Revealing the Role of Polyacrylonitrile for Highly Efficient and Stable Perovskite Solar Cells at Extremely Low Temperatures

Abstract Perovskite solar cells (PSCs) are considered to be a promising candidate for near‐space applications due to their high specific power, excellent radiation resistance, and compatibility with flexible substrates. Nevertheless, the low‐temperature cycles impose considerable challenges to their long‐term stability. Herein, the extremely low‐temperature photovoltaic process of PSCs is investigated and the effect mechanisms of PAN (Polyacrylonitrile) as an additive are revealed. It is found that the additive PAN regulates perovskite lattice stress and stabilizes perovskite lattice structure and thus retards perovskite phase transition at low temperatures. Moreover, the PAN improves perovskite dielectric properties and ion migration activation energy and effectively passivates perovskite defects at low temperatures. Therefore, the carrier transport/extraction/collection abilities at low temperatures are enhanced effectively by alleviating exciton effect and increasing dielectric screening effect.
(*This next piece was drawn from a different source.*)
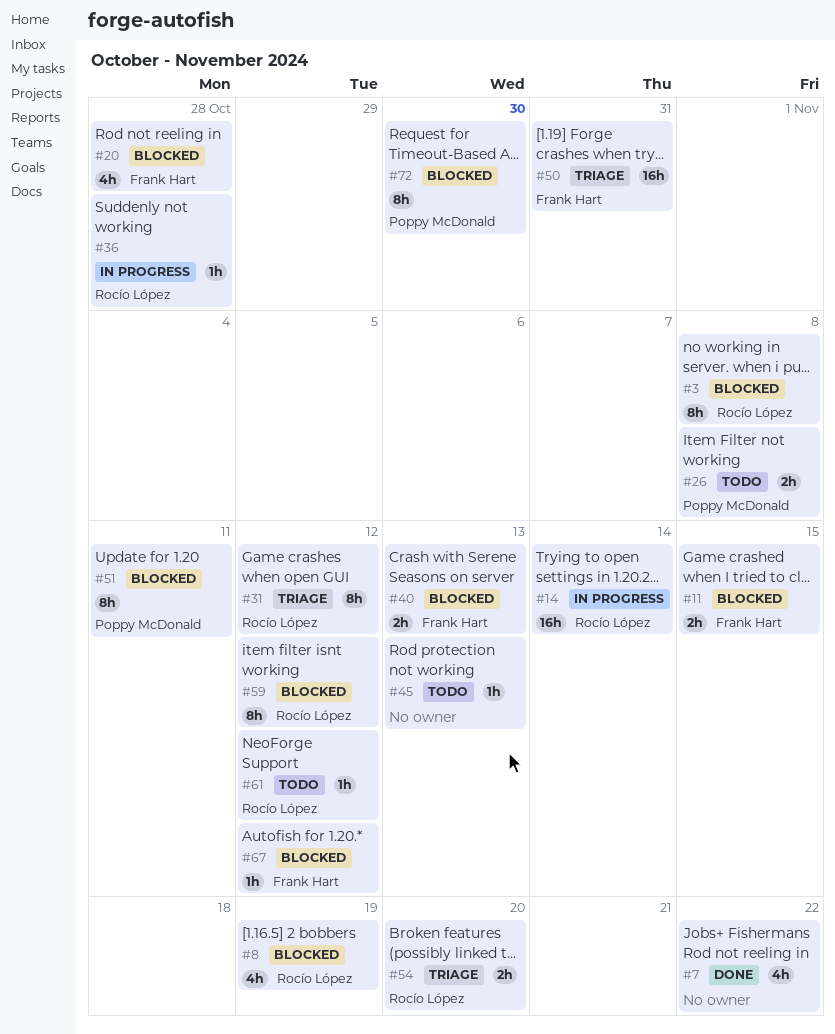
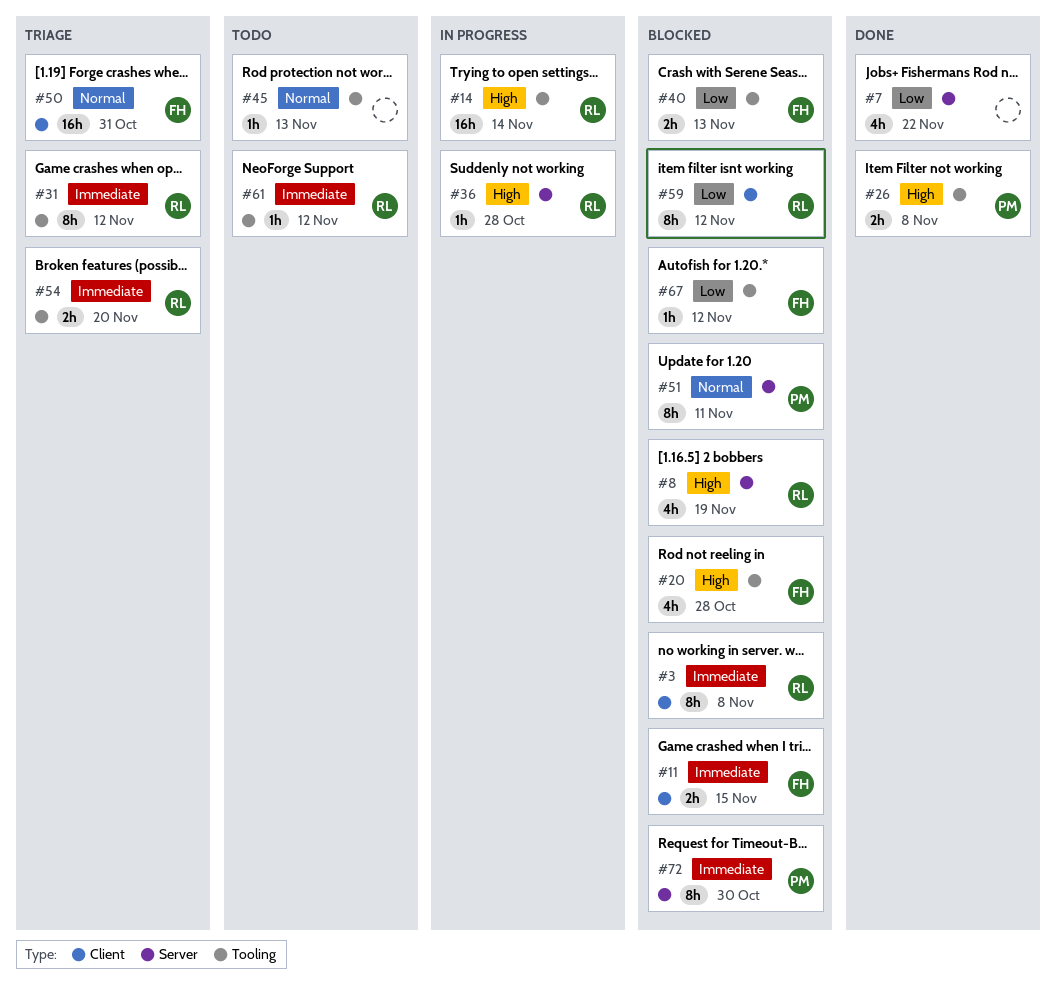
#26, status: Todo -> Done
Benefiting from these positive effects of PAN, the PAN‐modified device achieves a maximum efficiency of 24.34% at 150K and maintains 72% of its initial value after 120 thermal cycles (290‐130K). Also, the PAN‐modified flexible devices exhibit excellent bending stability and thermal cycle stability. This study provides a deep insight into understanding the extremely low‐temperature photovoltaic behavior of PSCs and demonstrates the potentiality of PAN additive strategy for achieving efficient and stable PSCs at low temperatures.